What you have to do ▸
Check every line of the entries below for "just", and copy the lines that have it.

Stored data
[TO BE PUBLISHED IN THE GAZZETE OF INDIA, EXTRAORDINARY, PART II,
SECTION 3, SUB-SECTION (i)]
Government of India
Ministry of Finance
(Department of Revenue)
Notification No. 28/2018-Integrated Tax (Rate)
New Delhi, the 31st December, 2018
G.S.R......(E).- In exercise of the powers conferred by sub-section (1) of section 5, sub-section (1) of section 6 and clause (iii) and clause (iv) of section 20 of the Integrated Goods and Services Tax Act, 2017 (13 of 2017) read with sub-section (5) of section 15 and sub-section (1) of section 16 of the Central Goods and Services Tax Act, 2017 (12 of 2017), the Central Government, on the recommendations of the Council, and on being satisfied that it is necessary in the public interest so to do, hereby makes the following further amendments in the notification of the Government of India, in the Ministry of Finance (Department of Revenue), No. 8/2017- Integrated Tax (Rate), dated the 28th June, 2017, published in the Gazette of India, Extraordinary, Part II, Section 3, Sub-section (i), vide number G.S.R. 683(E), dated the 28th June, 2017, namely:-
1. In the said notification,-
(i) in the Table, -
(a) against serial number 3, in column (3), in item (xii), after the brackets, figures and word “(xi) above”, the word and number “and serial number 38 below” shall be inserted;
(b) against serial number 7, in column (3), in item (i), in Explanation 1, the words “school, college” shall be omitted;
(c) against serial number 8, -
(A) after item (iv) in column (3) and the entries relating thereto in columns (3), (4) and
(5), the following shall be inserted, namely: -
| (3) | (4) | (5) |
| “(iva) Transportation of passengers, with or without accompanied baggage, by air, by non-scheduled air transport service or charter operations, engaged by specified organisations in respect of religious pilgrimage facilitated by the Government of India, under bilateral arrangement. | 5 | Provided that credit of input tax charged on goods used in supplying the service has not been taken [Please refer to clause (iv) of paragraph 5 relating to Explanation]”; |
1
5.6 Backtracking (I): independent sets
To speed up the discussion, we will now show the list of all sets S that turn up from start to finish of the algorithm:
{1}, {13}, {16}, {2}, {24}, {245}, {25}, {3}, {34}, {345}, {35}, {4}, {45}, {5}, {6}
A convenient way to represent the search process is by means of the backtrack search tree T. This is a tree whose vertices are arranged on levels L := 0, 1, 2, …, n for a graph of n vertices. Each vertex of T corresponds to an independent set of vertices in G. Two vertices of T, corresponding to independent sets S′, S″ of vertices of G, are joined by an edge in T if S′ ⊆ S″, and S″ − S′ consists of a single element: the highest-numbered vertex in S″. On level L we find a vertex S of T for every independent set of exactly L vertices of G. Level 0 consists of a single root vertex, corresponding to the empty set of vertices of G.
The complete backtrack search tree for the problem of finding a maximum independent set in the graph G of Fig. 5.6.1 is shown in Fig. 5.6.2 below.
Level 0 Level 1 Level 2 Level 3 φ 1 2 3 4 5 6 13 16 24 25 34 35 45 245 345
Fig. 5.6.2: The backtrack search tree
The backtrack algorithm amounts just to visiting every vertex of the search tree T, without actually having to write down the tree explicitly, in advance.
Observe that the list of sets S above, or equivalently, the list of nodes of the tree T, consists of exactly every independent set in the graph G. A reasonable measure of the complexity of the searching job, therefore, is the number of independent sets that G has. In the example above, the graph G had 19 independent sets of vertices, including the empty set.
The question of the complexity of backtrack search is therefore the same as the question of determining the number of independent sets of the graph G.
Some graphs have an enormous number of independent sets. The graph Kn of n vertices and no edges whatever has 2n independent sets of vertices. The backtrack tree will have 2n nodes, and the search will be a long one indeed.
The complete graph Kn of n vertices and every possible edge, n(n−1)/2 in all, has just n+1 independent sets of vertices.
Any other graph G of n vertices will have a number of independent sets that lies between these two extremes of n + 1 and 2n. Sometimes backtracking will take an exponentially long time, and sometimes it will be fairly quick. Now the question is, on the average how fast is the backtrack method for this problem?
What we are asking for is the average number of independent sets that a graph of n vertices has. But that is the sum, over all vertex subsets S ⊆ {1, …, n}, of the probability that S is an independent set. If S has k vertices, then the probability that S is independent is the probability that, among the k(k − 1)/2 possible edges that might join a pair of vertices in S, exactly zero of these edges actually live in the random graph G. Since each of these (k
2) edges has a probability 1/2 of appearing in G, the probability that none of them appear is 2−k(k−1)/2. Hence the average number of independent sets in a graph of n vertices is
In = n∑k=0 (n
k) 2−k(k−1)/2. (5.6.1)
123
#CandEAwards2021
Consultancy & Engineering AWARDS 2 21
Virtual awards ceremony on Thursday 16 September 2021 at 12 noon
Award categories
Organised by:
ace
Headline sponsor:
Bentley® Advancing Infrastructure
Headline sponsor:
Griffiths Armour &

Finished task ▸
The backtrack algorithm amounts just to visiting every vertex of the search tree T, without actually having to write down the tree explicitly, in advance.
The complete graph Kn of n vertices and every possible edge, n(n−1)/2 in all, has just n+1 independent sets of vertices.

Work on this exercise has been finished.